PERF tutorial part 3 is now on-line

Just wrapped up Part 3 of the Linux-tools PERF tutorial.

The tutorial now consists of three parts. Part 1 covers the most basic PERF commands and shows how to find program hot-spots using software performance events. Part 2 discusses hardware performance events and performance counters, and demonstrates how to measure hardware performance events using PERF counting mode. Part 2 introduces several derived performance metrics like instructions per second (IPC) and applies these metrics to the sample application programs.

Part 3 is the newest addition to the tutorial series. It builds on parts 1 and 2, showing how to use hardware performance events and counter sampling to profile an application program. Part 3 discusses sampling period and frequency, the sampling process, overhead, statistical accuracy/confidence and other practical concerns.

I hope you find the PERF tutorial to be useful in your work! Although I produced the example data on the ARM-based Raspberry Pi, the commands and techniques will also work on x86.

PERF tutorial part 2 now available

Part 2 of a three part tutorial about Linux-tools PERF is now available.

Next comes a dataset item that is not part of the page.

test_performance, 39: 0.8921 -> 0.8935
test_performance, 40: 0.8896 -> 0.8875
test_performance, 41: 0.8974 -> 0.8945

Part 1 of the series shows how to find hot execution spots in an application program. It demonstrates the basic PERF commands using software performance events such as CPU clock ticks and page faults.

Part 2 of the series — just released — introduces hardware performance counters and events. I show how to count hardware events with PERF and how to compute and apply a few basic derived measurements (e.g., instructions per cycle, cache miss rate) for analysis. Part 3 is in development and will show how to use sampling to profile a program and to isolate performance issues in code.

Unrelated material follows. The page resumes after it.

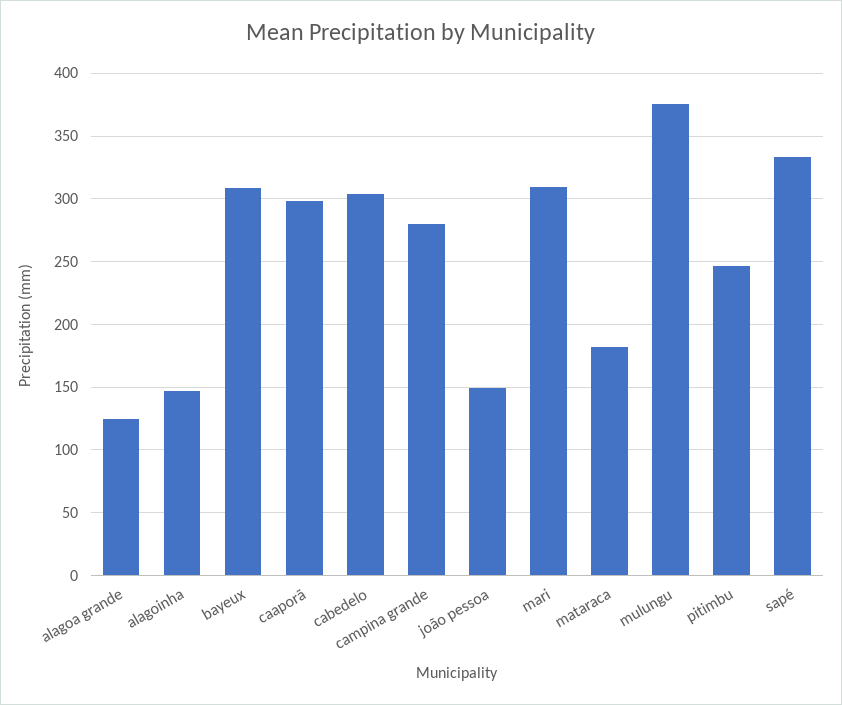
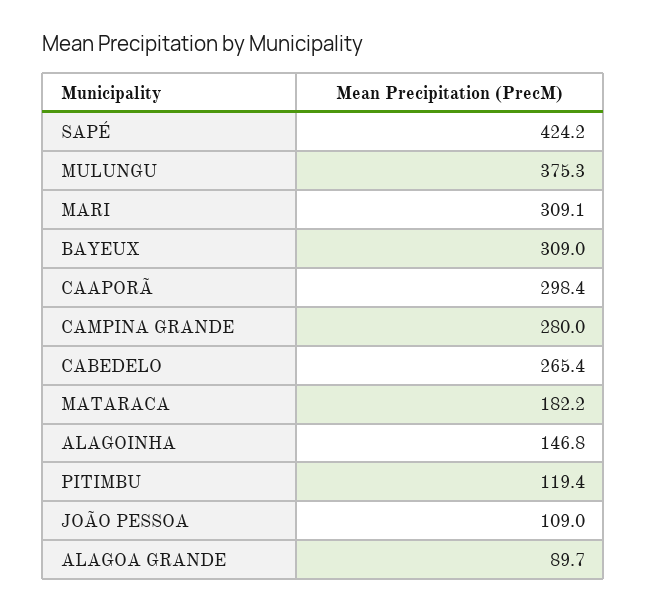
alagoa grande: 125 -> 89.7
cabedelo: 305 -> 265.4
joão pessoa: 150 -> 109
pitimbu: 245 -> 119.4
sapé: 335 -> 424.2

All three parts of the series use the same simple, easy to understand example: matrix multiplication. One version of the matrix multiplication program illustrates the impact of severe performance issues and what to look for in PERF measurements. The issues are mitigated in the second, improved version of the program. PERF measurements for the improved program are presented for comparison.

The test platform is the latest second generation Raspberry Pi 2 running Raspbian Wheezy 3.18.9-v7+. The Raspberry Pi 2 has a 900MHz quad-core ARM Cortex-A7 (ARMv7) processor with 1GByte of primary memory. Although the tutorial series demonstrates PERF on Cortex-A7, the same PERF commands and analytical techniques can be employed on other architectures like x86.

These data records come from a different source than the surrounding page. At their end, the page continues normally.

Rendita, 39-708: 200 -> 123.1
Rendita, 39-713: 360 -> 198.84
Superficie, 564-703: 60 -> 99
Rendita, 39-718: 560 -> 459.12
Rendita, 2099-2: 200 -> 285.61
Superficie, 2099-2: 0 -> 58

A special note for Raspberry Pi users. The current stable distribution of Raspbian Wheezy — 3.18.7-v7+ February 2015 — does not support PERF hardware events. Full PERF support was enabled in a later, intermediate release and full PERF support should be available in the next stable release of Raspbian Wheezy. In the meantime, Raspberry Pi 2 users may profile their programs using PERF software events as shown in Part 1 of the tutorial. First generation Raspberry Pi users are also restricted to software performance events.

Brave souls may try rpi-update to upgrade to the latest and possibly unstable release. I recommend waiting for the next stable release unless you really, really know what you are doing and are willing to chance an unstable kernel with potentially catastrophic consequences.